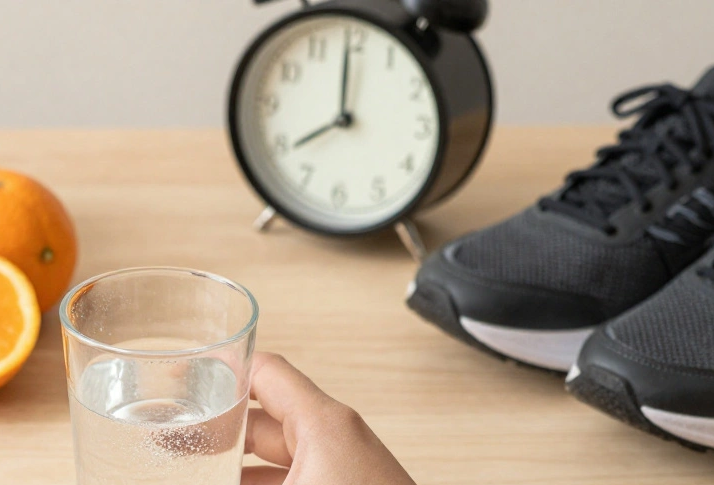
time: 7:59
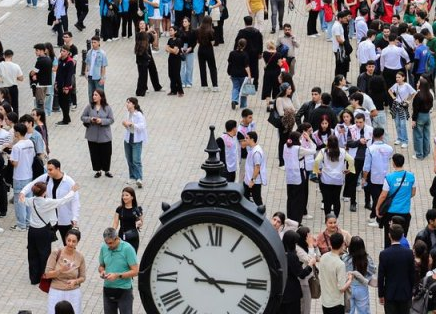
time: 10:15
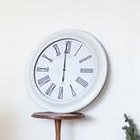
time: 5:59
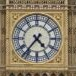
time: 4:36
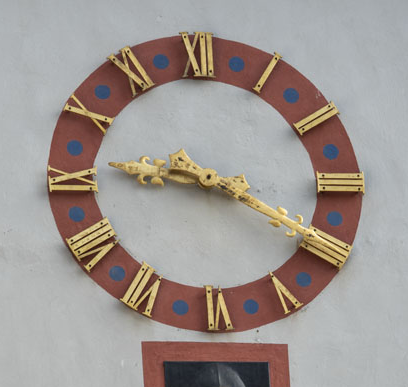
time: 9:20
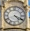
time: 4:19
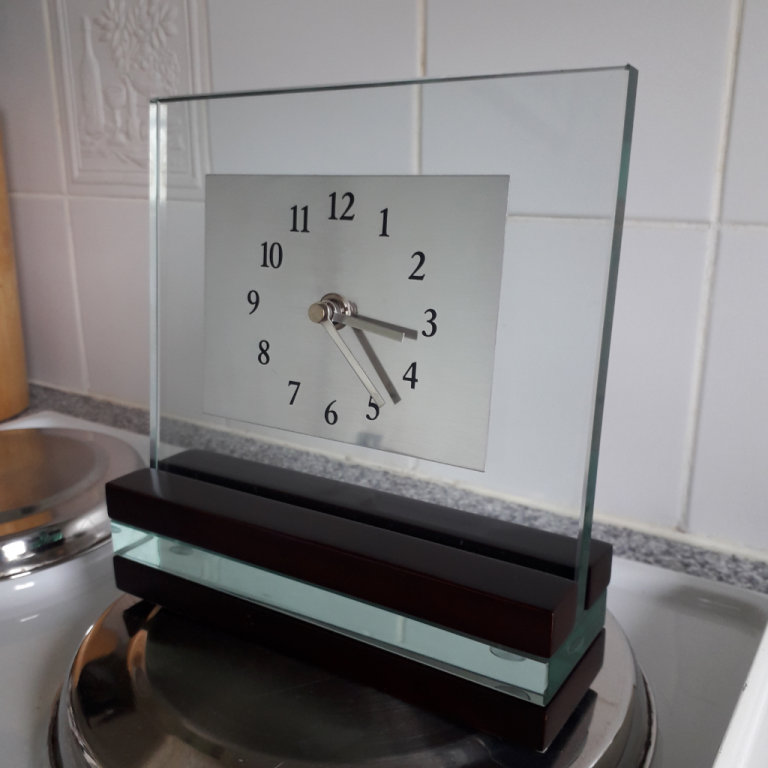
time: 3:23
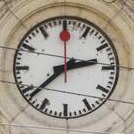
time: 2:38
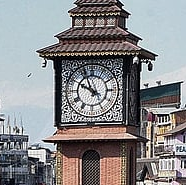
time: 9:56
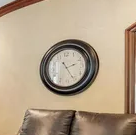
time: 2:25
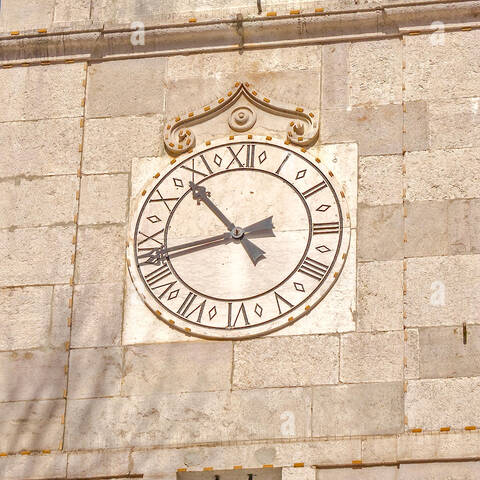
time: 10:42
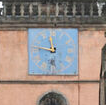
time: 11:47
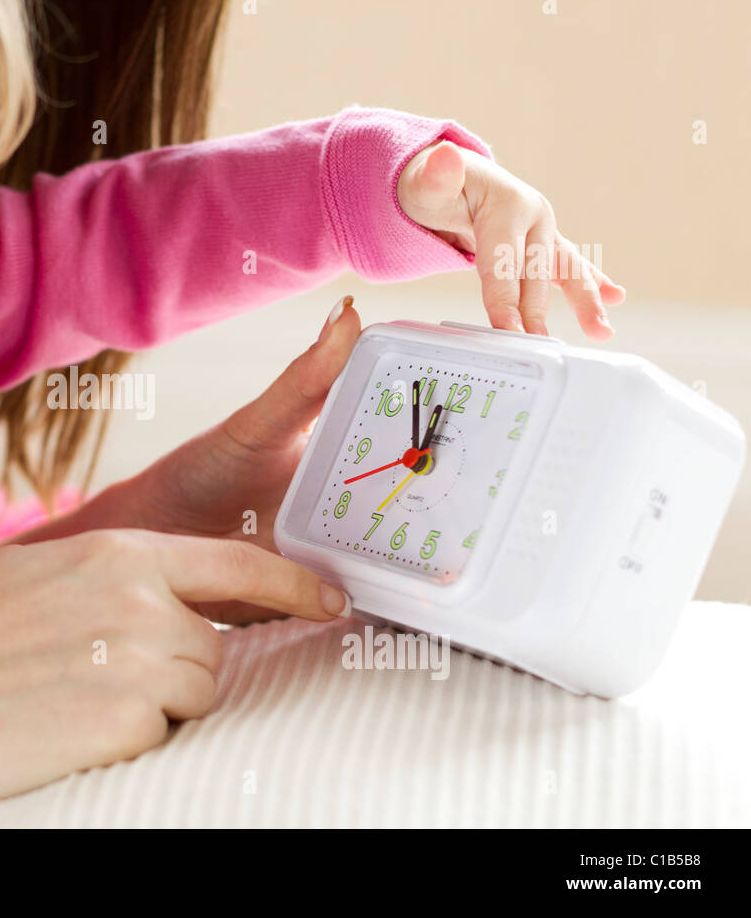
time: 11:55
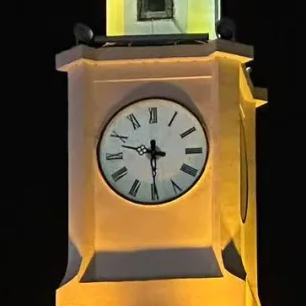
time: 9:29
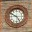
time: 4:50
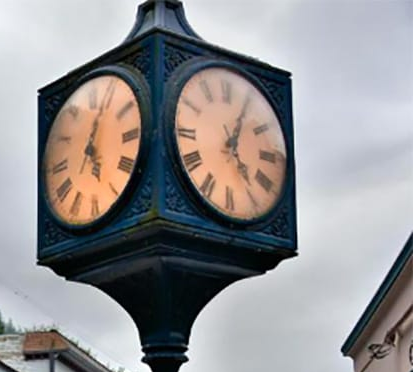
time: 5:04
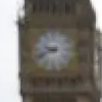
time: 9:41
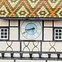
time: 8:40
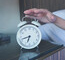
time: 6:42
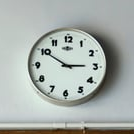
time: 2:50
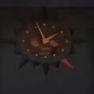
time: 1:56
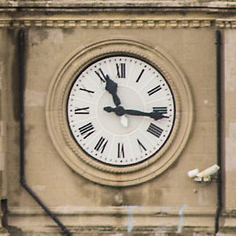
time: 11:16
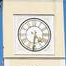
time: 4:31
_ _ _ _ _
EXERCISE GOAL>
Update the data by changing every "time" to "reading" and keeping all else the same. Leave the pictures out of your answer.

RESULT>
reading: 7:59
reading: 10:15
reading: 5:59
reading: 4:36
reading: 9:20
reading: 4:19
reading: 3:23
reading: 2:38
reading: 9:56
reading: 2:25
reading: 10:42
reading: 11:47
reading: 11:55
reading: 9:29
reading: 4:50
reading: 5:04
reading: 9:41
reading: 8:40
reading: 6:42
reading: 2:50
reading: 1:56
reading: 11:16
reading: 4:31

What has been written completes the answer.